### EXERCICE COURT 1
Recopiez sans rien changer le passage de l'article sur les sources de la violence qui va de « 2335- De Robespierre » jusqu'à « par les Insoumis. ».

### EXTRAIT À LIRE

2335- De Robespierre à Mélenchon, aux sources de la violence 6 posts

  • De Robespierre à Mélenchon, aux sources de la violence
  •  par Saïd Mahrane, pour Le Point - avril 2023
Remontés contre la réforme des retraites, les radicaux entendent légitimer l’action violente. Une forme de rupture démocratique tolérée par les Insoumis.
 
Une facétie de l'Histoire. «Mon conseil aux jeunes : lire Karl Marx», déclarait Emmanuel Macron en mai 2017 dans le magazine Elle. Comment ne pas se remémorer cette recommandation de lecture à l'heure où la France vit au rythme des violences hebdomadaires, où l'effigie du président est piétinée et où la gauche radicale entend réactiver la lutte des classes ? Les jeunes lecteurs de Marx de 2017 seraient-ils les incendiaires de 2023 ? Nulle exagération dans l'intention : le 8 septembre 1872, à l'issue du congrès de l'Internationale des travailleurs à La Haye, Marx affirmait que, «dans la plupart des pays du continent, le levier de la révolution doit être la violence. C'est à la violence qu'il faudra un jour en appeler pour établir la domination du travail».

### EXERCICE COURT 2
Listez chacune des lignes ci-dessous qui contient le mot « cover », en respectant la casse.

### DONNÉES FOURNIES
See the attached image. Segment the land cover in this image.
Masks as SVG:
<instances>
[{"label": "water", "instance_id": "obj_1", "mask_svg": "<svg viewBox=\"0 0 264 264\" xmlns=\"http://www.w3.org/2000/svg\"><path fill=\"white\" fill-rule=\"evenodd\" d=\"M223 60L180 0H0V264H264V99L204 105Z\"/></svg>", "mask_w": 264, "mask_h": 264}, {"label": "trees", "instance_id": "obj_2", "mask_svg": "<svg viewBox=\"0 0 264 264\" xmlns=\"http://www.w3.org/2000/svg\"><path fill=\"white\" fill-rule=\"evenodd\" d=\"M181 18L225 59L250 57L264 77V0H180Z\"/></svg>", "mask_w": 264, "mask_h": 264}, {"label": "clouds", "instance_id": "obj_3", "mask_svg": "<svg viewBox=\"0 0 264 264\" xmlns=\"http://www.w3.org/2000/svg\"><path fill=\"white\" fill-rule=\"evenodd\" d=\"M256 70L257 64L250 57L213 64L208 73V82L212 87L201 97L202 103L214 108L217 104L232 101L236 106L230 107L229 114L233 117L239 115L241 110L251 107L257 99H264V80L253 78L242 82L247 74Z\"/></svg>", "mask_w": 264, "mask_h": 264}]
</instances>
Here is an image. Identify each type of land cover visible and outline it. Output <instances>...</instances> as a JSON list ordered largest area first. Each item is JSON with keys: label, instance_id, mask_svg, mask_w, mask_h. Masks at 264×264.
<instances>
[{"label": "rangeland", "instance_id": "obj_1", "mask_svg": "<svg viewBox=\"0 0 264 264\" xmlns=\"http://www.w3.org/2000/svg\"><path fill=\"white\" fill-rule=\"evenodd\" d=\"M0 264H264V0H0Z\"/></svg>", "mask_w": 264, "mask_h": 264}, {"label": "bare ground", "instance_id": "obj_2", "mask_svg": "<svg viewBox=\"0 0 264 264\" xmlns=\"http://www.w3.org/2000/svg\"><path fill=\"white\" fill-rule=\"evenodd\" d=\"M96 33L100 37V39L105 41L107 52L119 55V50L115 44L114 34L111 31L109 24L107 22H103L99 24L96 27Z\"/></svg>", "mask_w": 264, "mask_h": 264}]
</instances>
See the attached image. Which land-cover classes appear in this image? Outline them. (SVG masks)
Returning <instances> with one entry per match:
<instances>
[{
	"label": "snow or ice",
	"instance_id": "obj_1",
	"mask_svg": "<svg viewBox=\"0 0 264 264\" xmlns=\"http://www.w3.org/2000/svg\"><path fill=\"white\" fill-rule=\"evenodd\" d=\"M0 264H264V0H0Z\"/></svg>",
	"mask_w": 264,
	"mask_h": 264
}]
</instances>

### RÉPONSE ATTENDUE 1
2335- De Robespierre à Mélenchon, aux sources de la violence 6 posts

  • De Robespierre à Mélenchon, aux sources de la violence
  •  par Saïd Mahrane, pour Le Point - avril 2023
Remontés contre la réforme des retraites, les radicaux entendent légitimer l’action violente. Une forme de rupture démocratique tolérée par les Insoumis.

### RÉPONSE ATTENDUE 2
See the attached image. Segment the land cover in this image.
Here is an image. Identify each type of land cover visible and outline it. Output <instances>...</instances> as a JSON list ordered largest area first. Each item is JSON with keys: label, instance_id, mask_svg, mask_w, mask_h. Masks at 264×264.
See the attached image. Which land-cover classes appear in this image? Outline them. (SVG masks)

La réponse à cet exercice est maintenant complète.